PROVIDED PASSAGE -
== Segment start ==

In 1914 Donlin came back to baseball one last time. He didn’t have it anymore. After that he moved to Hollywood and became and actor. He was friends with John Barrymore and appeared in some of his movies. I looked him up on IMDB and he appeared in 71 movies. However, some of them were apparently as an extra as IMDB says he didn’t receive a credit for being in the movie.
I happened to see one of his movies, his most famous one today. It was “The General” starring Buster Keaton. He was one of the Union Generals when Keaton his under the table. He died in 1933 of a heart attack.
Bill James wrote a long article about him in the last Historical Abstract. It was over 2 pages. He said he didn’t know anything about his Donlin’s wife Mabel Hite. Now there is an article about her on Wikipedia. She was probably as famous as Donlin in the New York area in those days. Early in her career she married the son of a wealthy Marshall Fields executive Edward Ellis Hamlin. They divorced and it was rumored she was going to marry track star Arthur Duffy, one time the fastest man alive since he held the record for the 100-yard dash. Duffy was supposedly going to ask the Pope for special disposition to marry Hite as she was divorced. This never happened.
The Wikipedia article indicated two things to me. It mentioned some Broadway plays she was in, but it looks like she was better known for her private life than her acting. Also, she liked to date athletes.

== Segment end ==

Dataset items -
== Segment start ==

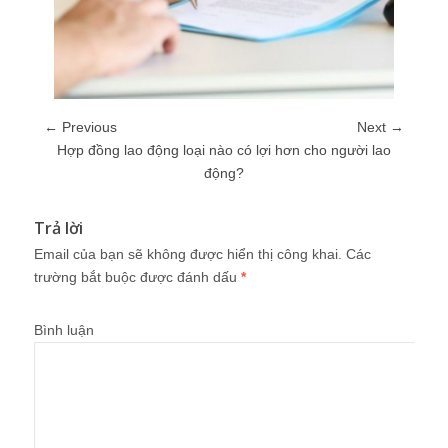
← Previous
Next →
Hợp đồng lao động loại nào có lợi hơn cho người lao
động?
Trả lời
Email của bạn sẽ không được hiển thị công khai.
Các
trường bắt buộc được đánh dấu
*
Bình luận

== Segment end ==

PROMPT 1 -
Decide whether each statement agrees with the passage about Donlin: (a) IMDB lists Donlin in 71 movies; (b) Donlin died of a stroke; (c) Bill James's article about Donlin ran over two pages. Answer yes or no for each, quoting the deciding words of the passage exactly.
PROMPT 2 -
Transcribe the passage about Donlin word for word between "The Wikipedia article" and "to date athletes.", inclusive.
PROMPT 3 -
According to the passage about Donlin, in what year did he come back to baseball one last time?
The material has no role in this.

TASK ANSWER 1 -
(a) Yes: "I looked him up on IMDB and he appeared in 71 movies."
(b) No: "He died in 1933 of a heart attack."
(c) Yes: "It was over 2 pages."

TASK ANSWER 2 -
The Wikipedia article indicated two things to me. It mentioned some Broadway plays she was in, but it looks like she was better known for her private life than her acting. Also, she liked to date athletes.

TASK ANSWER 3 -
1914